Saved entries:
··········
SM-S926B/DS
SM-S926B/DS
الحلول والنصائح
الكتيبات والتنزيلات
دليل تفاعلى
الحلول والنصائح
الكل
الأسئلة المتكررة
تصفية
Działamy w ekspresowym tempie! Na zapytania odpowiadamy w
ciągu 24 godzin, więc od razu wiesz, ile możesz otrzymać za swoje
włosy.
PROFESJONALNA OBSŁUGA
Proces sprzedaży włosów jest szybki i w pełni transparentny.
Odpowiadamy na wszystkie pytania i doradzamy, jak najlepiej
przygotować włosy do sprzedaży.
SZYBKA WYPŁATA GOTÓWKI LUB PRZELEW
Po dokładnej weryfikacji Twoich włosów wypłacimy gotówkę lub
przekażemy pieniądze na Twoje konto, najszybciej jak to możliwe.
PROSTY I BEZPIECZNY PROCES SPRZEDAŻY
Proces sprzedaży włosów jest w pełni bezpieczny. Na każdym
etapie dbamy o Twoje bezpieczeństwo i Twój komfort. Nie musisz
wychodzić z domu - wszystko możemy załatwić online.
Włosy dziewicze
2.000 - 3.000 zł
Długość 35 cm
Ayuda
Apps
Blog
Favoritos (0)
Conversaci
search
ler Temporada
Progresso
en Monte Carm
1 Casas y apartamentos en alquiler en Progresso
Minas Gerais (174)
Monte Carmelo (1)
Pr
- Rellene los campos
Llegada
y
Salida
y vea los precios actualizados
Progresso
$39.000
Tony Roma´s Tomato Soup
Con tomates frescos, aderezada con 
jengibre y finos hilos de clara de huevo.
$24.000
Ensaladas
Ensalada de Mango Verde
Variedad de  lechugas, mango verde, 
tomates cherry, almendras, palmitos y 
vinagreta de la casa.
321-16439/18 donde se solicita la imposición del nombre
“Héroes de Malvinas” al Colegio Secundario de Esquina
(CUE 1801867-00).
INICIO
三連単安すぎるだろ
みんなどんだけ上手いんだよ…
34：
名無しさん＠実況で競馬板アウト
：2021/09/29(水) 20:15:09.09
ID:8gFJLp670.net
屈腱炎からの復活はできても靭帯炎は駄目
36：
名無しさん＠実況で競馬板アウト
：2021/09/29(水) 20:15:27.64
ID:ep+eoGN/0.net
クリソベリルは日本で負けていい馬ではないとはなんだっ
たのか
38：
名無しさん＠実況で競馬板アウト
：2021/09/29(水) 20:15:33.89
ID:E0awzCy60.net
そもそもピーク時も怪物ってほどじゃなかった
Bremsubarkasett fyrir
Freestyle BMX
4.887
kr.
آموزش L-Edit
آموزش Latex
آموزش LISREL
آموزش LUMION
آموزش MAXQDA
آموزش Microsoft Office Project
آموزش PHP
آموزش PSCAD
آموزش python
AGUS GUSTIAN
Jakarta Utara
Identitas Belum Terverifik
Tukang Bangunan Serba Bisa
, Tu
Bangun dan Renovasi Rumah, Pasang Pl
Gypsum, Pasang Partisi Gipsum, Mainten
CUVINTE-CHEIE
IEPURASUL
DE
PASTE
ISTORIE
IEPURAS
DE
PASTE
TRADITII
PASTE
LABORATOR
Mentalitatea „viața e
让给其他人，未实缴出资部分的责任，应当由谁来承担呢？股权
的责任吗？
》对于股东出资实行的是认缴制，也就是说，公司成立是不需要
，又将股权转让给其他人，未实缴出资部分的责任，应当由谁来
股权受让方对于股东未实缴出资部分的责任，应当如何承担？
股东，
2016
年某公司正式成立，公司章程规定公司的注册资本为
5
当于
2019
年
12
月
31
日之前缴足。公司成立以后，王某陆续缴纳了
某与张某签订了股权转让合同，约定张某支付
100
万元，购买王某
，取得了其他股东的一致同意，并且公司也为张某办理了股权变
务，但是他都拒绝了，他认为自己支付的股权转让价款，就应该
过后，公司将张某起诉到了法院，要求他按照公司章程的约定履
··········
DIRECTIVE:
Reproduce the part of the listing that opens with its first line and closes with the line containing "Identitas Belum Terverifik". Include both of those lines and change nothing.

SOLVED PROBLEM:
SM-S926B/DS
SM-S926B/DS
الحلول والنصائح
الكتيبات والتنزيلات
دليل تفاعلى
الحلول والنصائح
الكل
الأسئلة المتكررة
تصفية
Działamy w ekspresowym tempie! Na zapytania odpowiadamy w
ciągu 24 godzin, więc od razu wiesz, ile możesz otrzymać za swoje
włosy.
PROFESJONALNA OBSŁUGA
Proces sprzedaży włosów jest szybki i w pełni transparentny.
Odpowiadamy na wszystkie pytania i doradzamy, jak najlepiej
przygotować włosy do sprzedaży.
SZYBKA WYPŁATA GOTÓWKI LUB PRZELEW
Po dokładnej weryfikacji Twoich włosów wypłacimy gotówkę lub
przekażemy pieniądze na Twoje konto, najszybciej jak to możliwe.
PROSTY I BEZPIECZNY PROCES SPRZEDAŻY
Proces sprzedaży włosów jest w pełni bezpieczny. Na każdym
etapie dbamy o Twoje bezpieczeństwo i Twój komfort. Nie musisz
wychodzić z domu - wszystko możemy załatwić online.
Włosy dziewicze
2.000 - 3.000 zł
Długość 35 cm
Ayuda
Apps
Blog
Favoritos (0)
Conversaci
search
ler Temporada
Progresso
en Monte Carm
1 Casas y apartamentos en alquiler en Progresso
Minas Gerais (174)
Monte Carmelo (1)
Pr
- Rellene los campos
Llegada
y
Salida
y vea los precios actualizados
Progresso
$39.000
Tony Roma´s Tomato Soup
Con tomates frescos, aderezada con 
jengibre y finos hilos de clara de huevo.
$24.000
Ensaladas
Ensalada de Mango Verde
Variedad de  lechugas, mango verde, 
tomates cherry, almendras, palmitos y 
vinagreta de la casa.
321-16439/18 donde se solicita la imposición del nombre
“Héroes de Malvinas” al Colegio Secundario de Esquina
(CUE 1801867-00).
INICIO
三連単安すぎるだろ
みんなどんだけ上手いんだよ…
34：
名無しさん＠実況で競馬板アウト
：2021/09/29(水) 20:15:09.09
ID:8gFJLp670.net
屈腱炎からの復活はできても靭帯炎は駄目
36：
名無しさん＠実況で競馬板アウト
：2021/09/29(水) 20:15:27.64
ID:ep+eoGN/0.net
クリソベリルは日本で負けていい馬ではないとはなんだっ
たのか
38：
名無しさん＠実況で競馬板アウト
：2021/09/29(水) 20:15:33.89
ID:E0awzCy60.net
そもそもピーク時も怪物ってほどじゃなかった
Bremsubarkasett fyrir
Freestyle BMX
4.887
kr.
آموزش L-Edit
آموزش Latex
آموزش LISREL
آموزش LUMION
آموزش MAXQDA
آموزش Microsoft Office Project
آموزش PHP
آموزش PSCAD
آموزش python
AGUS GUSTIAN
Jakarta Utara
Identitas Belum Terverifik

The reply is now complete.